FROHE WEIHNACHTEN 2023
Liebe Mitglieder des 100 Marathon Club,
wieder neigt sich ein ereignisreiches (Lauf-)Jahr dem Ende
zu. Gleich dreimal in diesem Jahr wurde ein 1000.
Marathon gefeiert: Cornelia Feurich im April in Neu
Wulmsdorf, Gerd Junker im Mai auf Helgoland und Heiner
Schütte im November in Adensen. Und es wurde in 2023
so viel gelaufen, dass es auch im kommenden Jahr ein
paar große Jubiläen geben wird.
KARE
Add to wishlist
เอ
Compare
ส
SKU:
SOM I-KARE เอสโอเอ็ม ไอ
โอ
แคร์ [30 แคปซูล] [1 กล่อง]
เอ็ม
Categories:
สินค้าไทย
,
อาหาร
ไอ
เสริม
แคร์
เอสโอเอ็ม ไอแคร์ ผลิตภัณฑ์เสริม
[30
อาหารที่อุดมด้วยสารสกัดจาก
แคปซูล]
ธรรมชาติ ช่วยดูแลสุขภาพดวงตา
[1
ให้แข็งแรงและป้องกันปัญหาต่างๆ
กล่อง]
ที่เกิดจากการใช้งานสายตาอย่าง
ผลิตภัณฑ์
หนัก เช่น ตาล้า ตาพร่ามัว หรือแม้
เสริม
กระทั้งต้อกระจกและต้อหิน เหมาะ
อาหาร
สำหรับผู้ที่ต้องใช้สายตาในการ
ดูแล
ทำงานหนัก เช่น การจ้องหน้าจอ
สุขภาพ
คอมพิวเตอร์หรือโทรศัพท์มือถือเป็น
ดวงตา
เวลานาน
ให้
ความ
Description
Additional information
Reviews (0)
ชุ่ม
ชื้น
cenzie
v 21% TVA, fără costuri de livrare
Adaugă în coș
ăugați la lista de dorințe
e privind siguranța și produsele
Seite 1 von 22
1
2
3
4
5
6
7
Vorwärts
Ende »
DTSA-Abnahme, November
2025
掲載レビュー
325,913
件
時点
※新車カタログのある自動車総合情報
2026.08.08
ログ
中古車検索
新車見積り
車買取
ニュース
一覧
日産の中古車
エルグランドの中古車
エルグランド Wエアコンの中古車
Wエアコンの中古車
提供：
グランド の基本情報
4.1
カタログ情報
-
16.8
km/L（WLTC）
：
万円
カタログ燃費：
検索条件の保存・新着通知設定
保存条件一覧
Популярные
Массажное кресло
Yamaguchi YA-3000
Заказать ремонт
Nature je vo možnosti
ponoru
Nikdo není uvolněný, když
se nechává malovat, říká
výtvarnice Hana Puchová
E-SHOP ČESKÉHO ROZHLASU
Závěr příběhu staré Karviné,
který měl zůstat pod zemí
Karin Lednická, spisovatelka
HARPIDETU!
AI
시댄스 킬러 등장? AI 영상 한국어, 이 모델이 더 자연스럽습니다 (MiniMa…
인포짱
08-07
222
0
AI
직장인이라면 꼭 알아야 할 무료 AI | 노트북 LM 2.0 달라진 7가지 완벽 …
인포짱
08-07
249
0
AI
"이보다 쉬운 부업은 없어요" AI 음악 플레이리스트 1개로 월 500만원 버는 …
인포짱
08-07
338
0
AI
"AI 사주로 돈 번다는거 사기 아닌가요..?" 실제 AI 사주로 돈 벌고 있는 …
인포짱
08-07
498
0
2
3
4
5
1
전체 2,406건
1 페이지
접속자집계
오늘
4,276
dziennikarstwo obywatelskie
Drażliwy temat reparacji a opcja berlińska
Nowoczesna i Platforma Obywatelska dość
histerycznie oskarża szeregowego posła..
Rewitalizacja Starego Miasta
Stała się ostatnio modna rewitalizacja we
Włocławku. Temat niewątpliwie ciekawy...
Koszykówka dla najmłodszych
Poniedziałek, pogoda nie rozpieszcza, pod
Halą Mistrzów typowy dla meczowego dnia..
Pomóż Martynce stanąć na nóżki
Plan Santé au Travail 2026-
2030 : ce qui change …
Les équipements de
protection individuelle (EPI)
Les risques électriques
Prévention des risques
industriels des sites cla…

_Assignment_
The entries above need to be transcribed with no differences at all.

_Result for this task_
FROHE WEIHNACHTEN 2023
Liebe Mitglieder des 100 Marathon Club,
wieder neigt sich ein ereignisreiches (Lauf-)Jahr dem Ende
zu. Gleich dreimal in diesem Jahr wurde ein 1000.
Marathon gefeiert: Cornelia Feurich im April in Neu
Wulmsdorf, Gerd Junker im Mai auf Helgoland und Heiner
Schütte im November in Adensen. Und es wurde in 2023
so viel gelaufen, dass es auch im kommenden Jahr ein
paar große Jubiläen geben wird.
KARE
Add to wishlist
เอ
Compare
ส
SKU:
SOM I-KARE เอสโอเอ็ม ไอ
โอ
แคร์ [30 แคปซูล] [1 กล่อง]
เอ็ม
Categories:
สินค้าไทย
,
อาหาร
ไอ
เสริม
แคร์
เอสโอเอ็ม ไอแคร์ ผลิตภัณฑ์เสริม
[30
อาหารที่อุดมด้วยสารสกัดจาก
แคปซูล]
ธรรมชาติ ช่วยดูแลสุขภาพดวงตา
[1
ให้แข็งแรงและป้องกันปัญหาต่างๆ
กล่อง]
ที่เกิดจากการใช้งานสายตาอย่าง
ผลิตภัณฑ์
หนัก เช่น ตาล้า ตาพร่ามัว หรือแม้
เสริม
กระทั้งต้อกระจกและต้อหิน เหมาะ
อาหาร
สำหรับผู้ที่ต้องใช้สายตาในการ
ดูแล
ทำงานหนัก เช่น การจ้องหน้าจอ
สุขภาพ
คอมพิวเตอร์หรือโทรศัพท์มือถือเป็น
ดวงตา
เวลานาน
ให้
ความ
Description
Additional information
Reviews (0)
ชุ่ม
ชื้น
cenzie
v 21% TVA, fără costuri de livrare
Adaugă în coș
ăugați la lista de dorințe
e privind siguranța și produsele
Seite 1 von 22
1
2
3
4
5
6
7
Vorwärts
Ende »
DTSA-Abnahme, November
2025
掲載レビュー
325,913
件
時点
※新車カタログのある自動車総合情報
2026.08.08
ログ
中古車検索
新車見積り
車買取
ニュース
一覧
日産の中古車
エルグランドの中古車
エルグランド Wエアコンの中古車
Wエアコンの中古車
提供：
グランド の基本情報
4.1
カタログ情報
-
16.8
km/L（WLTC）
：
万円
カタログ燃費：
検索条件の保存・新着通知設定
保存条件一覧
Популярные
Массажное кресло
Yamaguchi YA-3000
Заказать ремонт
Nature je vo možnosti
ponoru
Nikdo není uvolněný, když
se nechává malovat, říká
výtvarnice Hana Puchová
E-SHOP ČESKÉHO ROZHLASU
Závěr příběhu staré Karviné,
který měl zůstat pod zemí
Karin Lednická, spisovatelka
HARPIDETU!
AI
시댄스 킬러 등장? AI 영상 한국어, 이 모델이 더 자연스럽습니다 (MiniMa…
인포짱
08-07
222
0
AI
직장인이라면 꼭 알아야 할 무료 AI | 노트북 LM 2.0 달라진 7가지 완벽 …
인포짱
08-07
249
0
AI
"이보다 쉬운 부업은 없어요" AI 음악 플레이리스트 1개로 월 500만원 버는 …
인포짱
08-07
338
0
AI
"AI 사주로 돈 번다는거 사기 아닌가요..?" 실제 AI 사주로 돈 벌고 있는 …
인포짱
08-07
498
0
2
3
4
5
1
전체 2,406건
1 페이지
접속자집계
오늘
4,276
dziennikarstwo obywatelskie
Drażliwy temat reparacji a opcja berlińska
Nowoczesna i Platforma Obywatelska dość
histerycznie oskarża szeregowego posła..
Rewitalizacja Starego Miasta
Stała się ostatnio modna rewitalizacja we
Włocławku. Temat niewątpliwie ciekawy...
Koszykówka dla najmłodszych
Poniedziałek, pogoda nie rozpieszcza, pod
Halą Mistrzów typowy dla meczowego dnia..
Pomóż Martynce stanąć na nóżki
Plan Santé au Travail 2026-
2030 : ce qui change …
Les équipements de
protection individuelle (EPI)
Les risques électriques
Prévention des risques
industriels des sites cla…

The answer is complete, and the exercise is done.